(AIM OF THE EXERCISE):
Of the lines in the material below, print only those from the one containing "452 340 686" to the one containing "49 134 362.12", ends included, exactly as written and without pictures.

(DATA FOR REVIEW):
—————
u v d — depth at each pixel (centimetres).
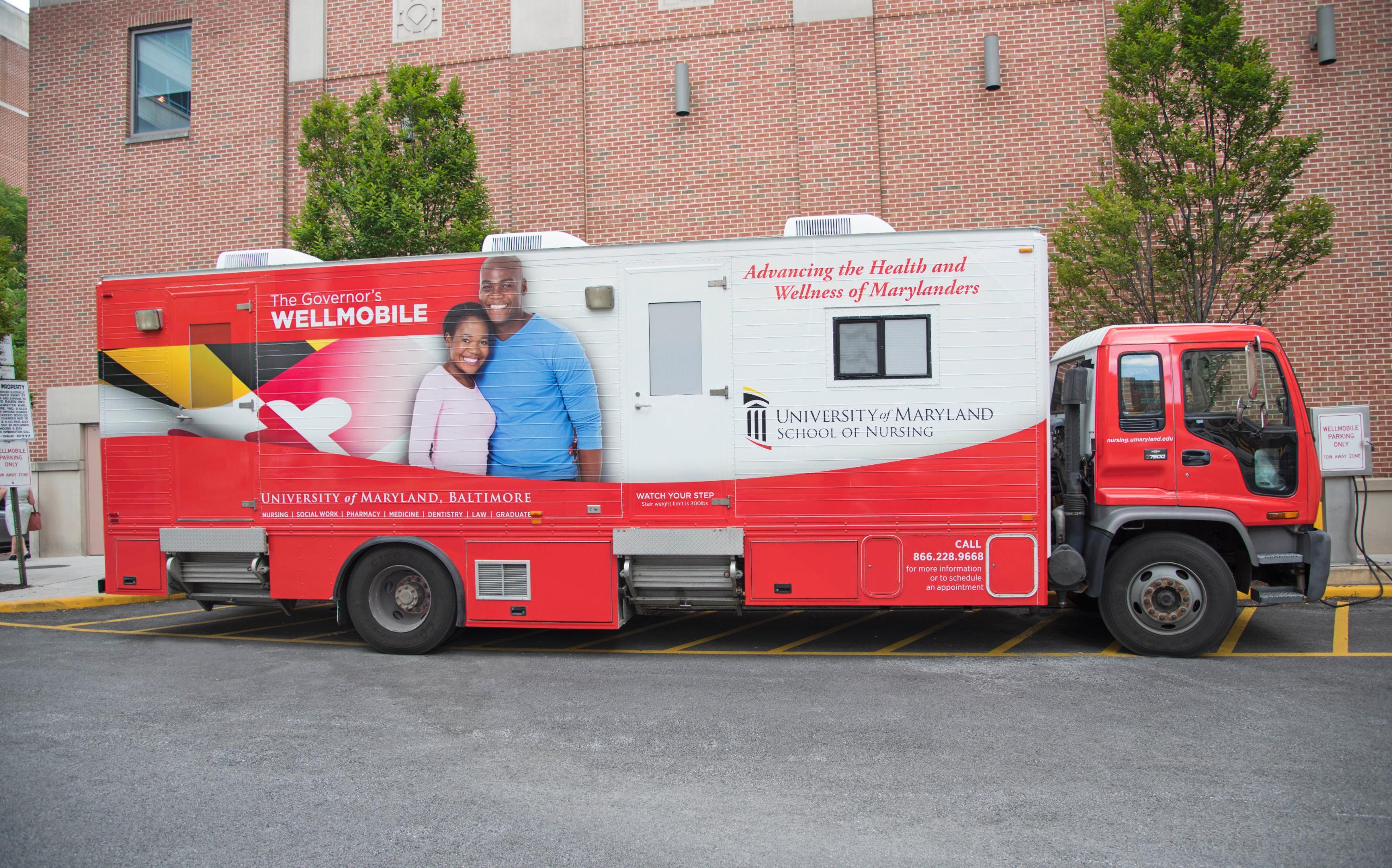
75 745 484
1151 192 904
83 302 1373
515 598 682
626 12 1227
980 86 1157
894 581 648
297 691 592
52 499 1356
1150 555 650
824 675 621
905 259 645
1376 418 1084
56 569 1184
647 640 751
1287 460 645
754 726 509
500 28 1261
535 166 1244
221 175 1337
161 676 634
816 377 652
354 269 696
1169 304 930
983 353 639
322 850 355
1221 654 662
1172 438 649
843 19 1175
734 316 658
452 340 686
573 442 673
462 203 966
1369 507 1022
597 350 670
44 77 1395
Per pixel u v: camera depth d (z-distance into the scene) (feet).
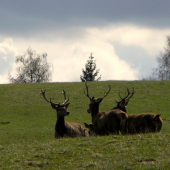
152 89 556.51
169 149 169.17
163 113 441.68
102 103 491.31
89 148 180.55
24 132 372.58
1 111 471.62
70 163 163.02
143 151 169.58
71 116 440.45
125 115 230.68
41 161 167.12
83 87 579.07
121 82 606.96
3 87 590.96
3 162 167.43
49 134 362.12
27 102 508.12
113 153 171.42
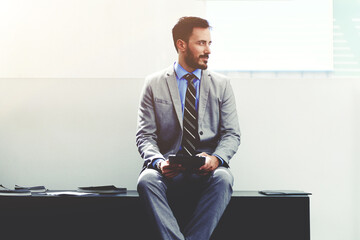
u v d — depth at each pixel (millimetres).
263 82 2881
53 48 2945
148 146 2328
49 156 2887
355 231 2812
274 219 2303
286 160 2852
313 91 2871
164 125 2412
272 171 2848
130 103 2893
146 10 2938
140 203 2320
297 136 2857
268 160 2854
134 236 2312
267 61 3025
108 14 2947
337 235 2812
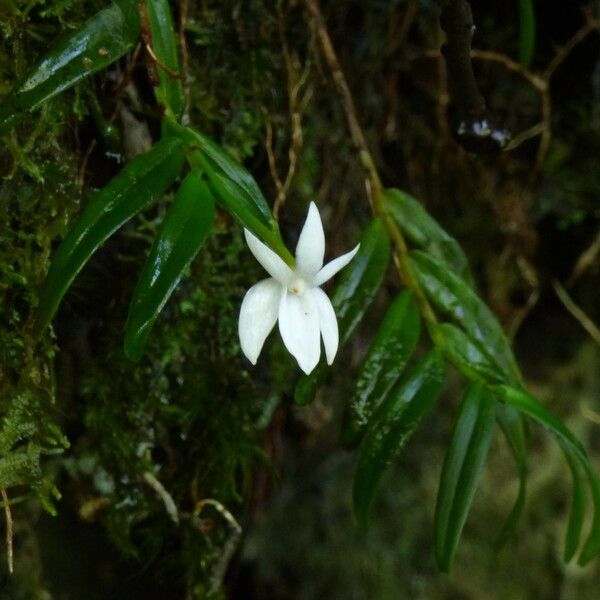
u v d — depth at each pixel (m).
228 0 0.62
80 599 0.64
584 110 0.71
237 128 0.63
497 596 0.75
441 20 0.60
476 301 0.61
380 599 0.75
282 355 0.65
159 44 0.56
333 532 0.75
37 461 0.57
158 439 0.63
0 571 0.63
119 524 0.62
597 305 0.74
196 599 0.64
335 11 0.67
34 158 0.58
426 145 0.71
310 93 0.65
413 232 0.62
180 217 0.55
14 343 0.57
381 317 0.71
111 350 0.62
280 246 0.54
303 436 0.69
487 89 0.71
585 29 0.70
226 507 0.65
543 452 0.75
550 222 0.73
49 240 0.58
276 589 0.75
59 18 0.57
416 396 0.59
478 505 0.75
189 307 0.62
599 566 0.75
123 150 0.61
—————
(SOLUTION FOR THIS PROBLEM):
452 340 686
573 442 673
462 203 966
1369 507 1022
597 350 670
44 77 1395
Per pixel u v: camera depth d (z-distance into the scene) (feet).
152 89 556.51
169 149 169.17
163 113 441.68
102 103 491.31
89 148 180.55
24 132 372.58
1 111 471.62
70 163 163.02
143 151 169.58
71 116 440.45
125 115 230.68
41 161 167.12
83 87 579.07
121 82 606.96
3 87 590.96
3 162 167.43
49 134 362.12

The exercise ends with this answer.